Mr. Royce said the Obama administration’s sanctions have had “impressive results,” but their net effect has not succeeded in slowing Iran’s nuclear program. “We have to play every card and pull every lever we have,” he said.
“Today’s bipartisan passage of the strongest-ever sanctions leveled at Iran’s nuclear weapons program should send a loud and clear message to Tehran — give up your nuclear weapons program now, or face uncompromising pressure from the United States Congress,” Mr. Engel said.
Iran politics on the move
With 133 House Democrats and 205 House Republicans as co-signers, the sanctions legislation is expected to move quickly toward a full House vote in the coming weeks.
If it reaches President Obama’s desk by late summer, it will be ready for implementation just a new leader takes power in Tehran. Iranian President Mahmoud Ahmadinejad’s second term in office ends Aug. 3.
Foreign policy insiders say it is not clear whether Iran’s next president, along with the Ayatollah Ali Khamenei, the Islamic republic’s supreme leader, may soften Mr. Ahmadinejad’s abrasive posture toward Washington.
Among the candidates that a council — heavily influenced by Ayatollah Khamenei — have approved for the June 14 election is Saeed Jalili, the Islamic republic’s top nuclear negotiator.
Iranian leaders have held to their claim in the past year that their program is peaceful, but Wednesday’s legislative development in Washington showed how firmly U.S. lawmakers on both sides of the aisle embrace a view shared by allies in the Europe and the Middle East — particularly Israel — that Iran is quickly and secretly refining enough nuclear material to soon develop a nuclear warhead.
The view was also on full display Wednesday in the Senate with a 99-0 vote to pass a resolution declaring solidarity with Jerusalem.
The resolution noted that “in August 2012, Supreme Leader Khamenei said of Israel, ’This bogus and fake Zionist outgrowth will disappear off the landscape of geography.’”
The resolution also said that if Israel is compelled to take military action against Iran in self-defense, the U.S. “should stand with Israel and provide diplomatic, military, and economic support to the Government of Israel in its defense of its territory, people, and existence.”

(Stored data)
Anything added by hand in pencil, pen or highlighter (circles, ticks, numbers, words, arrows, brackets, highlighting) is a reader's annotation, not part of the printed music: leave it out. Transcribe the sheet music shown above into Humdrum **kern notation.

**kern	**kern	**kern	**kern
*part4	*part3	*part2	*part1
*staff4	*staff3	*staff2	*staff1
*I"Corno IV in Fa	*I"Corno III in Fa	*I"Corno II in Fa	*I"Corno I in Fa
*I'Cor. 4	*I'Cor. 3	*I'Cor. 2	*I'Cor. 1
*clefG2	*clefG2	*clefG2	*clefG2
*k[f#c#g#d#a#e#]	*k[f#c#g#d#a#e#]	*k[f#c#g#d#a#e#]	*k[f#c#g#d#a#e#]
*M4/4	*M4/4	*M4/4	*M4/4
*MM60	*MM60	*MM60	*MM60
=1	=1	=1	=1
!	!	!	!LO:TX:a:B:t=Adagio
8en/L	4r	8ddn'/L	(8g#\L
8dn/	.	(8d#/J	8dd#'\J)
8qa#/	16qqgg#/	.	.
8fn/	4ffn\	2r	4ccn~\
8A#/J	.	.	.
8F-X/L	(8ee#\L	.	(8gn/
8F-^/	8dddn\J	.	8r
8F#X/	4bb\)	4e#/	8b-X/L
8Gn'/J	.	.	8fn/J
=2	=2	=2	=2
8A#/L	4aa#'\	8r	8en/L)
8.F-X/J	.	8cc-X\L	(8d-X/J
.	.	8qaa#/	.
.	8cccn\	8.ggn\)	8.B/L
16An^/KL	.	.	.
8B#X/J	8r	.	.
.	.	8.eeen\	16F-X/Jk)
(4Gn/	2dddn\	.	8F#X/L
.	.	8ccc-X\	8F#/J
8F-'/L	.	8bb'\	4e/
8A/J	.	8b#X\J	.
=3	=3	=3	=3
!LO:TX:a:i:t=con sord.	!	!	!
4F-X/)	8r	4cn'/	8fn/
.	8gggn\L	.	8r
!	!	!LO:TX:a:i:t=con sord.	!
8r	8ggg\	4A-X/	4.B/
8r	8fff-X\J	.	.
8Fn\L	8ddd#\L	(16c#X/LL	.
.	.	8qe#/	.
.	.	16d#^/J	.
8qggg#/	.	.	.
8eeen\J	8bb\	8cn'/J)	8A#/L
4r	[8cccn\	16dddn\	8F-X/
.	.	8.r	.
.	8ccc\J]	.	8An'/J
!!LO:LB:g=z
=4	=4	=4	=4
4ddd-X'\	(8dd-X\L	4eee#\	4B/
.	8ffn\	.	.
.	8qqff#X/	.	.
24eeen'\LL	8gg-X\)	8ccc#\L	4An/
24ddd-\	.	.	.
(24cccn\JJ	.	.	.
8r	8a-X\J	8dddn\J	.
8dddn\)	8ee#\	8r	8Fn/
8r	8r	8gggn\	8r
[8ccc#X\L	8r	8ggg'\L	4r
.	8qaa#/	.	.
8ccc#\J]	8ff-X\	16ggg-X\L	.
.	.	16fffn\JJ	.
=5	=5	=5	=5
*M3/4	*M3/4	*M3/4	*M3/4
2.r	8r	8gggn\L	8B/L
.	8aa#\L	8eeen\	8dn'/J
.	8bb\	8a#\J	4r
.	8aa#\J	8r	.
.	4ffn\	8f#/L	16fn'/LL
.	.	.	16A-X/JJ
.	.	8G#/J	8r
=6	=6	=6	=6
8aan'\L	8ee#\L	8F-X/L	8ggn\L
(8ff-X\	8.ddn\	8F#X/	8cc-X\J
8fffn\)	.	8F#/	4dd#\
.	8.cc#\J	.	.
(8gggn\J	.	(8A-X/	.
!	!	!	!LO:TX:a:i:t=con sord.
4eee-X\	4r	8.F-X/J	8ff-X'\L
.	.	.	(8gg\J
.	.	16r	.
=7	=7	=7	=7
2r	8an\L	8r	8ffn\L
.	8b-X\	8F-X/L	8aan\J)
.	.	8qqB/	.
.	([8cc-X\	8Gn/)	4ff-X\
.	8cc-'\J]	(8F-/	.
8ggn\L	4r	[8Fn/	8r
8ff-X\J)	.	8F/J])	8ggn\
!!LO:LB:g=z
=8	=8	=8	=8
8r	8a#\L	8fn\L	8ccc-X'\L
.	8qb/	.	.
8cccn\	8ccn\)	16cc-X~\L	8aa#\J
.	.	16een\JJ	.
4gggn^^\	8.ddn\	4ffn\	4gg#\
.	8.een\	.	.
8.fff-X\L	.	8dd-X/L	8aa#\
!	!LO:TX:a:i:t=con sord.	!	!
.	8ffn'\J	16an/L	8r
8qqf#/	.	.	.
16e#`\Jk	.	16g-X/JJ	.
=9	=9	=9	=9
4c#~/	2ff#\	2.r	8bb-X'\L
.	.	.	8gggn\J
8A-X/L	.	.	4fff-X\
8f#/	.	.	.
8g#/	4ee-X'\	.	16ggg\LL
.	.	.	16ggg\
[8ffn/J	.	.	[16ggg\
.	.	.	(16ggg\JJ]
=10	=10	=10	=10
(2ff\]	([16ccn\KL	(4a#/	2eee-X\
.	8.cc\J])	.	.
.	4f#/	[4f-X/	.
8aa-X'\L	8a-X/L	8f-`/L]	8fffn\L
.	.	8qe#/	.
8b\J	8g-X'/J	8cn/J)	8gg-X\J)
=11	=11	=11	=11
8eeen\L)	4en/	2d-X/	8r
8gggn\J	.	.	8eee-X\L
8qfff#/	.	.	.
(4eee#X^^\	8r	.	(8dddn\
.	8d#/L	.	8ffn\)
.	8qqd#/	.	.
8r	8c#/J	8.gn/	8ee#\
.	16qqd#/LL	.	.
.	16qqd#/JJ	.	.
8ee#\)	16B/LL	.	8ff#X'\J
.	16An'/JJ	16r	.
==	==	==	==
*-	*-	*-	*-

* **TASK**: Reproduce the news excerpt on the House Iran sanctions bill above word for word, from beginning to end.

* **ANSWER FOR THE TASK**:
Mr. Royce said the Obama administration’s sanctions have had “impressive results,” but their net effect has not succeeded in slowing Iran’s nuclear program. “We have to play every card and pull every lever we have,” he said.
“Today’s bipartisan passage of the strongest-ever sanctions leveled at Iran’s nuclear weapons program should send a loud and clear message to Tehran — give up your nuclear weapons program now, or face uncompromising pressure from the United States Congress,” Mr. Engel said.
Iran politics on the move
With 133 House Democrats and 205 House Republicans as co-signers, the sanctions legislation is expected to move quickly toward a full House vote in the coming weeks.
If it reaches President Obama’s desk by late summer, it will be ready for implementation just a new leader takes power in Tehran. Iranian President Mahmoud Ahmadinejad’s second term in office ends Aug. 3.
Foreign policy insiders say it is not clear whether Iran’s next president, along with the Ayatollah Ali Khamenei, the Islamic republic’s supreme leader, may soften Mr. Ahmadinejad’s abrasive posture toward Washington.
Among the candidates that a council — heavily influenced by Ayatollah Khamenei — have approved for the June 14 election is Saeed Jalili, the Islamic republic’s top nuclear negotiator.
Iranian leaders have held to their claim in the past year that their program is peaceful, but Wednesday’s legislative development in Washington showed how firmly U.S. lawmakers on both sides of the aisle embrace a view shared by allies in the Europe and the Middle East — particularly Israel — that Iran is quickly and secretly refining enough nuclear material to soon develop a nuclear warhead.
The view was also on full display Wednesday in the Senate with a 99-0 vote to pass a resolution declaring solidarity with Jerusalem.
The resolution noted that “in August 2012, Supreme Leader Khamenei said of Israel, ’This bogus and fake Zionist outgrowth will disappear off the landscape of geography.’”
The resolution also said that if Israel is compelled to take military action against Iran in self-defense, the U.S. “should stand with Israel and provide diplomatic, military, and economic support to the Government of Israel in its defense of its territory, people, and existence.”